_Instructions for the task_
Each entry below must be written out exactly, with pictures left out.

Start of Block

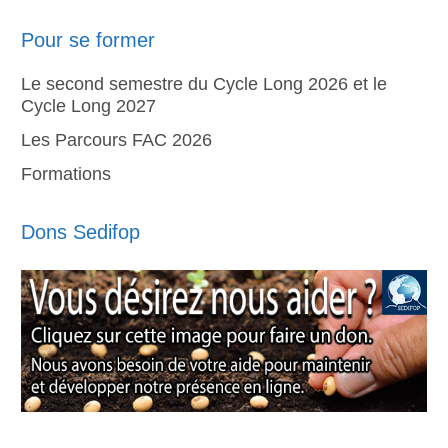
Pour se former
Le second semestre du Cycle Long 2026 et le
Cycle Long 2027
Les Parcours FAC 2026
Formations
Dons Sedifop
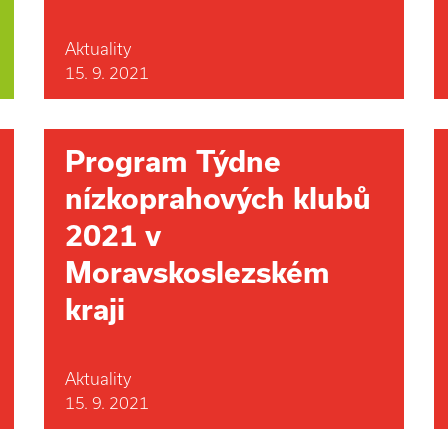
Aktuality
15. 9. 2021
Program Týdne
nízkoprahových klubů
2021 v
Moravskoslezském
kraji
Aktuality
15. 9. 2021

End of Block

_Solution below_
Pour se former
Le second semestre du Cycle Long 2026 et le
Cycle Long 2027
Les Parcours FAC 2026
Formations
Dons Sedifop
Aktuality
15. 9. 2021
Program Týdne
nízkoprahových klubů
2021 v
Moravskoslezském
kraji
Aktuality
15. 9. 2021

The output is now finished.